Improving the coherence of public programmes

To increase effectiveness and efficiency, the Commission will focus on the implementation phase of the SET-Plan and continue to improve the coordination of existing Community Programmes in the field of energy and of other Community initiatives, such as the European Energy Programme for Recovery and the use of the 300 million EU Allowances set aside under the ETS for demonstration projects.

In implementing the SET-Plan, we will progressively move away from the current paradigm of financing individual projects to one of co-investing in programmes. Combining public resources effectively and creating flexible Public-Private Partnerships with industry should be the future model for pan-European energy research cooperation.

Such an approach calls for effective Public-Private Partnerships that, while fully protecting the public financial interests, strike the right balance between control and risk and are flexible enough to permit an efficient cooperation with the private players.

Stored items from a collection:
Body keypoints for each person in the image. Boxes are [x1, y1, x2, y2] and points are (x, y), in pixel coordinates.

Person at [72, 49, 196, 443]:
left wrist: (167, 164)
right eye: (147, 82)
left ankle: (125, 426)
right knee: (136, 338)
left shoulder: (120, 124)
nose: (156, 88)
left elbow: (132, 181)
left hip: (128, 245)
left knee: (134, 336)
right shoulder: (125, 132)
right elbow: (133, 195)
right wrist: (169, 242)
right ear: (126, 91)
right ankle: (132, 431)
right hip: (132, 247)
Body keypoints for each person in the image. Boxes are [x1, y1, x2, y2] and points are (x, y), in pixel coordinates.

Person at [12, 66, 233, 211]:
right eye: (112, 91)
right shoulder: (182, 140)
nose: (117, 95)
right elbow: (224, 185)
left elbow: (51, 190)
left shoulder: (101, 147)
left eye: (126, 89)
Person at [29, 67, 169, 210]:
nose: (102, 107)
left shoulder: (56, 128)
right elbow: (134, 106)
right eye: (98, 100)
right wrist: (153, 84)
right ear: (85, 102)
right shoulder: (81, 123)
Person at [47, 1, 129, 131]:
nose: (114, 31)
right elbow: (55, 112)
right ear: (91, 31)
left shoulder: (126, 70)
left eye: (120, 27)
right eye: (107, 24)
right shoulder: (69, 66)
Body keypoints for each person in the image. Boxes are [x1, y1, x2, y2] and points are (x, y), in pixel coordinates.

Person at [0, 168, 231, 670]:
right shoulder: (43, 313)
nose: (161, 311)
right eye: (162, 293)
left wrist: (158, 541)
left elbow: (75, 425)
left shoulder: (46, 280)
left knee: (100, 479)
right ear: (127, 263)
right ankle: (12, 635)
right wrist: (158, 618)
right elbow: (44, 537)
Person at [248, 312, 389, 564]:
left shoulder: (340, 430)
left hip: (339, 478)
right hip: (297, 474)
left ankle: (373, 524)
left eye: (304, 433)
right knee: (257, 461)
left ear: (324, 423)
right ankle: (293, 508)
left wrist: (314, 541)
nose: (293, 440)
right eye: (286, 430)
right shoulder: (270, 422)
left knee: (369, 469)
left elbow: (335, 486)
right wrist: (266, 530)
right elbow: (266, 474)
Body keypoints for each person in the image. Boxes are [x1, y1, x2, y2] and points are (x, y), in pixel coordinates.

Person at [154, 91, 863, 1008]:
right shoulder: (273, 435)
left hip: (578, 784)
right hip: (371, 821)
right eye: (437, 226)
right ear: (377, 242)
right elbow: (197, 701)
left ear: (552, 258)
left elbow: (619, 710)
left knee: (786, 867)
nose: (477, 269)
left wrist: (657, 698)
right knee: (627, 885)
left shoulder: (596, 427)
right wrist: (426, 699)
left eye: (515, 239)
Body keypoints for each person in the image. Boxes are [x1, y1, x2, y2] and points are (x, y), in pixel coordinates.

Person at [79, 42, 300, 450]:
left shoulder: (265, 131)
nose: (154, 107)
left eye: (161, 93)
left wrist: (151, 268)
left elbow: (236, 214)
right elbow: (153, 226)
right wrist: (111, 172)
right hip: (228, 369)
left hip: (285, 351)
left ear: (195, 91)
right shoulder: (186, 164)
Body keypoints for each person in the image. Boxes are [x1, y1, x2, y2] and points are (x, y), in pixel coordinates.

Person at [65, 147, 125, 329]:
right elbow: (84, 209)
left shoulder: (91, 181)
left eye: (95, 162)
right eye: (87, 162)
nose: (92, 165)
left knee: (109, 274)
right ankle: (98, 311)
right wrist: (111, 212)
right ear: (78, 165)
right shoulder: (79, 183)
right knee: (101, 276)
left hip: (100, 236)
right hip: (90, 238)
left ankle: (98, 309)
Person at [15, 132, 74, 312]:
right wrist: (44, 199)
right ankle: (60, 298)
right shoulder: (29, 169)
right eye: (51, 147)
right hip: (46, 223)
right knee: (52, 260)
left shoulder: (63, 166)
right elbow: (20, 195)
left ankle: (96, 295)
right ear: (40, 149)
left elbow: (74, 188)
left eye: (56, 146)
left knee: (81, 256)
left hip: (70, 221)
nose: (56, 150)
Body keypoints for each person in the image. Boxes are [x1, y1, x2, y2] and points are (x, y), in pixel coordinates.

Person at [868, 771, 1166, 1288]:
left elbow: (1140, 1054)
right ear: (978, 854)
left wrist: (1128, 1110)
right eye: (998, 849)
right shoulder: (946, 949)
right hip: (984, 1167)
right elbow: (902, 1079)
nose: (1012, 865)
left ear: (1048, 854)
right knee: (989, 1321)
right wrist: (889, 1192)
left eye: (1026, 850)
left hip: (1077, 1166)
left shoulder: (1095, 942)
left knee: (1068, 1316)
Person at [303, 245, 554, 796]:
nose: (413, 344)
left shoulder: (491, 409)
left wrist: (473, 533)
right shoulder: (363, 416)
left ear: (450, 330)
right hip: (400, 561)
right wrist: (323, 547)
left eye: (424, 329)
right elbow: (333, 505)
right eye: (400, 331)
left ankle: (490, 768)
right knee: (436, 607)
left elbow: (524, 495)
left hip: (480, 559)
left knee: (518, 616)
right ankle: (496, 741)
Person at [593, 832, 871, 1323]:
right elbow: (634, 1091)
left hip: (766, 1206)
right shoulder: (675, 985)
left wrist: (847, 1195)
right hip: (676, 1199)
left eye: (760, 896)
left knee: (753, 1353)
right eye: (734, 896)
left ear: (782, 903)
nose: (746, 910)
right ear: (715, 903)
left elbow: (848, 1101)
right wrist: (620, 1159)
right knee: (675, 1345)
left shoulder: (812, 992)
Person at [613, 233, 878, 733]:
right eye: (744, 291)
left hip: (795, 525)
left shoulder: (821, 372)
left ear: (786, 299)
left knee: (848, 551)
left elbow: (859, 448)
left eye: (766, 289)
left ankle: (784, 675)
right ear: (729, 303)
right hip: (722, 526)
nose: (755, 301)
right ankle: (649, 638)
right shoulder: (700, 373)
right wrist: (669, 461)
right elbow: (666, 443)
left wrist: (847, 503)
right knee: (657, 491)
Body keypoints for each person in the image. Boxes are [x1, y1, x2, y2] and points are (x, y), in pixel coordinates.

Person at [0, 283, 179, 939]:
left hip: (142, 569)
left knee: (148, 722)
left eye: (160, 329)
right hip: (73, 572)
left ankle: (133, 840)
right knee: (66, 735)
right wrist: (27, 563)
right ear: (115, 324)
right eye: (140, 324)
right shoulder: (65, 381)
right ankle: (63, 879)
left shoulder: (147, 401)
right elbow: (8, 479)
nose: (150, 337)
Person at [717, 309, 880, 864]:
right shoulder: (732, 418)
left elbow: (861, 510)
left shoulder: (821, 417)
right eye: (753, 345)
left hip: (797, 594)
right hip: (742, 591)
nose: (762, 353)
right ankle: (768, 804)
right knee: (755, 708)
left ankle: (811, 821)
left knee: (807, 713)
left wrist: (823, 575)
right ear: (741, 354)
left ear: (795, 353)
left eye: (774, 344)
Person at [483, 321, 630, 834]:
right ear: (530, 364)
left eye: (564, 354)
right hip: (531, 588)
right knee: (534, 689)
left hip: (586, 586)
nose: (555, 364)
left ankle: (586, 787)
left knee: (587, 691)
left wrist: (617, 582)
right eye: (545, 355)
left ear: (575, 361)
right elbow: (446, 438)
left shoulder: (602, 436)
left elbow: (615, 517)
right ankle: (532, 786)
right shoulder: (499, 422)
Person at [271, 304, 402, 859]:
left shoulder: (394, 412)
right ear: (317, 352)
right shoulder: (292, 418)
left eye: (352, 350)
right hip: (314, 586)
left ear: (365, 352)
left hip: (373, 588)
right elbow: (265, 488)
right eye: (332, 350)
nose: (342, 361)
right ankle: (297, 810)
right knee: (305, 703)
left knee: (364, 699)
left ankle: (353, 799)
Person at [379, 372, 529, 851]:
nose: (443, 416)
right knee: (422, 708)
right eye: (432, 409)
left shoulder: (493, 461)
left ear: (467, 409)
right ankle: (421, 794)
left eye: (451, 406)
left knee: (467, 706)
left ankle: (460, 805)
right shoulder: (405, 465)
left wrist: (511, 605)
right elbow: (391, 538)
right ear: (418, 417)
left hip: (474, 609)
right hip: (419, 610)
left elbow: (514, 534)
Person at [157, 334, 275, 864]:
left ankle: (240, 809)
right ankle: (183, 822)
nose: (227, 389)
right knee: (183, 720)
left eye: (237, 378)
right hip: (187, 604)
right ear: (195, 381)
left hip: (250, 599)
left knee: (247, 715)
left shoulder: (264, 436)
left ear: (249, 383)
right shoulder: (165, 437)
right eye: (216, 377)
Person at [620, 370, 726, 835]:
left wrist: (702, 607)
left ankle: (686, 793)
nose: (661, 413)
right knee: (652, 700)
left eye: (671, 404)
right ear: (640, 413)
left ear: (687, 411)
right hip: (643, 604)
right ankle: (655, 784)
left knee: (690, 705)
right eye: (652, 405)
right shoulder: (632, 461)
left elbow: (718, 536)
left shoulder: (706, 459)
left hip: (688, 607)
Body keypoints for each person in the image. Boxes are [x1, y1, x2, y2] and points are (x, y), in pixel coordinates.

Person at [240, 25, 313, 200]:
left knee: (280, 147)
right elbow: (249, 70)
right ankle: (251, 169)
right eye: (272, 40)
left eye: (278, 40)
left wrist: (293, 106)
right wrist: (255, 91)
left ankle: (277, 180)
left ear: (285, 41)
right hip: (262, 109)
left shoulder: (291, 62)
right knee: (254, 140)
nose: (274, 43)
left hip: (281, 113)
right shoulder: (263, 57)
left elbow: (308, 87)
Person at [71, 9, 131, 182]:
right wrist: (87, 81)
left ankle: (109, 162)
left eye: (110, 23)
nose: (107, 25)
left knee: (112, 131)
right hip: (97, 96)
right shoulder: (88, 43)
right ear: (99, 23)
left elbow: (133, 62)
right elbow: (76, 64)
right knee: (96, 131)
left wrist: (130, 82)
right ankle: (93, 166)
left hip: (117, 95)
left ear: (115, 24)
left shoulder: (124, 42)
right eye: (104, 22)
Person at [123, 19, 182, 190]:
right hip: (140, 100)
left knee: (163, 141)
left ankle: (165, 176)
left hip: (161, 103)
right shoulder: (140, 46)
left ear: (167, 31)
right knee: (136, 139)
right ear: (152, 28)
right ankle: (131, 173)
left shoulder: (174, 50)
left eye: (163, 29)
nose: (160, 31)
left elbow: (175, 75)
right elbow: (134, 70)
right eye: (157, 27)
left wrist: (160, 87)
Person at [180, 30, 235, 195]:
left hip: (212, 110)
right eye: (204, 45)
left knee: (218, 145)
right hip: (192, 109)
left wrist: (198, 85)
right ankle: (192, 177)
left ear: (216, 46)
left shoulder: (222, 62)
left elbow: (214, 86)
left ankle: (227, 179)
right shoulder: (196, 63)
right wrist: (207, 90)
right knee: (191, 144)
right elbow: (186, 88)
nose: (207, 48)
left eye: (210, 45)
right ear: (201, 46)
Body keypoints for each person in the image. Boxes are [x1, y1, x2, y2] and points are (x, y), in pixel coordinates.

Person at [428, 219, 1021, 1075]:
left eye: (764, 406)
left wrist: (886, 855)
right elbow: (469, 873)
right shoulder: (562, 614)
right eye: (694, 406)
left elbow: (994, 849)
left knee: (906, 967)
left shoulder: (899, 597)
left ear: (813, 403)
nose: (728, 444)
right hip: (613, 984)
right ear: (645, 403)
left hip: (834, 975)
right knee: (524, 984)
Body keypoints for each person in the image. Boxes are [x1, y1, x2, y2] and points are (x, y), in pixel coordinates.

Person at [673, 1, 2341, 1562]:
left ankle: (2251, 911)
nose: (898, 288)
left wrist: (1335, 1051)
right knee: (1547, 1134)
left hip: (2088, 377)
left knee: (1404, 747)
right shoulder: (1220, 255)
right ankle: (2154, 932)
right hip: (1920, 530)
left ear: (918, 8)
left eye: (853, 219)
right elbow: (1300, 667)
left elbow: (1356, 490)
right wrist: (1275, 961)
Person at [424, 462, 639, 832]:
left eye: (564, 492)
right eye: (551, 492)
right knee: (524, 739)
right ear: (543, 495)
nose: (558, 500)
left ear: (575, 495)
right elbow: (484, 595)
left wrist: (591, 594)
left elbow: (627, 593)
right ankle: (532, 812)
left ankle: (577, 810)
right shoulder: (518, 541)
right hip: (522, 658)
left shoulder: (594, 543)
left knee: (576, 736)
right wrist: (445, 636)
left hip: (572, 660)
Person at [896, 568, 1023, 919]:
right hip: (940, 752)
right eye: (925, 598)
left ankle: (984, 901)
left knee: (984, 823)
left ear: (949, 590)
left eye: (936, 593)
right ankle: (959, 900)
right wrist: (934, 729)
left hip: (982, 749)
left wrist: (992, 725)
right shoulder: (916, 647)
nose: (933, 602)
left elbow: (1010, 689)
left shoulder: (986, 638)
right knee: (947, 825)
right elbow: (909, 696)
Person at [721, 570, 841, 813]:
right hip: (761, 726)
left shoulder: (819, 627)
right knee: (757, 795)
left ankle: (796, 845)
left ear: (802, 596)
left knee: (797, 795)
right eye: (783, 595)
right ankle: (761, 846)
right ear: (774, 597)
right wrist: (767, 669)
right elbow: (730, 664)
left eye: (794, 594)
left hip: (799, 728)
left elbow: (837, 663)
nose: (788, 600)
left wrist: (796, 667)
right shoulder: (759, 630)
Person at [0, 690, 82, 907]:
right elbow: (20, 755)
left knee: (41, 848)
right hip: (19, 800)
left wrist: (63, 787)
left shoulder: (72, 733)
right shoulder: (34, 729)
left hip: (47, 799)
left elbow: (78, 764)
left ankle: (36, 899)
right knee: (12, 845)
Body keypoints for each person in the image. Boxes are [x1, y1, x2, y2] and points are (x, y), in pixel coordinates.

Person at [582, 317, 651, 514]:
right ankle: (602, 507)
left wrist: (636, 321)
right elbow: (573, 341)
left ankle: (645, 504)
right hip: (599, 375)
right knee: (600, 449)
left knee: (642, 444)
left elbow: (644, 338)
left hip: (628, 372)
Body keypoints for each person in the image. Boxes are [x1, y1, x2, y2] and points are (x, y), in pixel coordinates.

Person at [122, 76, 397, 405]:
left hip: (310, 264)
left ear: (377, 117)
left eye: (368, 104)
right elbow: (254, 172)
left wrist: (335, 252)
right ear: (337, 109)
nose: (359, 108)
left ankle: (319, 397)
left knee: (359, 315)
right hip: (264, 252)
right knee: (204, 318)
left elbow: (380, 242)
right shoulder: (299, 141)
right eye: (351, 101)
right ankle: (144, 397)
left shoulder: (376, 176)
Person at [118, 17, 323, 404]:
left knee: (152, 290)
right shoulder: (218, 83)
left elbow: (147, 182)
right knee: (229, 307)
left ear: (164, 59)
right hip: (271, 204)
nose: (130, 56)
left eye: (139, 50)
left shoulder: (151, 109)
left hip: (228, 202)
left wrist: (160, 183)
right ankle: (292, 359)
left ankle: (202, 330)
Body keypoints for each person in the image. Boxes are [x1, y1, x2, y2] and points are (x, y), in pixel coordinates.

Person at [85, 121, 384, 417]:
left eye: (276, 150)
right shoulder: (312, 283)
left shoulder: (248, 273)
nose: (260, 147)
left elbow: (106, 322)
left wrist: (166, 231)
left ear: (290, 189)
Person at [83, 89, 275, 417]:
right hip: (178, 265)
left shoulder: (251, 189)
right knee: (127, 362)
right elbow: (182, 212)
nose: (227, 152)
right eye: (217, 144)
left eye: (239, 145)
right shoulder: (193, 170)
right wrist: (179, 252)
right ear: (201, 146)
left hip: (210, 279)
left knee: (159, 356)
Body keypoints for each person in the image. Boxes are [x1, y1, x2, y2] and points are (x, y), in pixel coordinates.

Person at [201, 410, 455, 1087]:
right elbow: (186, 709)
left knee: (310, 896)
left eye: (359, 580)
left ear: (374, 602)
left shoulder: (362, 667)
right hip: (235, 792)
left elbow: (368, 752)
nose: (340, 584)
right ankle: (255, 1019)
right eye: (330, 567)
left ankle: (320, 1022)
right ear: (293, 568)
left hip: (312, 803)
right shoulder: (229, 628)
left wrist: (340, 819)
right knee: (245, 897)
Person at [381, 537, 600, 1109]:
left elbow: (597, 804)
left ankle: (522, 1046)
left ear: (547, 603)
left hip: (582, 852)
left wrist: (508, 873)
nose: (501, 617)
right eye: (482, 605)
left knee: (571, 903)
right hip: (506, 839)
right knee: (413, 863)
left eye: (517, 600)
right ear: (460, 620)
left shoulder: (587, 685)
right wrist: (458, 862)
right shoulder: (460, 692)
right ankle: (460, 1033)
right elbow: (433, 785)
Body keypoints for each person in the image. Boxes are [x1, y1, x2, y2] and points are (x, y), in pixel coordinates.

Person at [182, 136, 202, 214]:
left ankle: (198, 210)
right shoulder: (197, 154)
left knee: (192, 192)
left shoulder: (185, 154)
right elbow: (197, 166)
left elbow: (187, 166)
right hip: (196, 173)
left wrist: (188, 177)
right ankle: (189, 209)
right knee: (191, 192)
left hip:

● INSTRUCTIONS FOR THE TASK: Edit the stretch of the passage on public programmes from "Improving the coherence" through "for demonstration projects.", changing "coherence" to "consistency", and write out the revised stretch.

● EXERCISE SOLUTION:
Improving the consistency of public programmes

To increase effectiveness and efficiency, the Commission will focus on the implementation phase of the SET-Plan and continue to improve the coordination of existing Community Programmes in the field of energy and of other Community initiatives, such as the European Energy Programme for Recovery and the use of the 300 million EU Allowances set aside under the ETS for demonstration projects.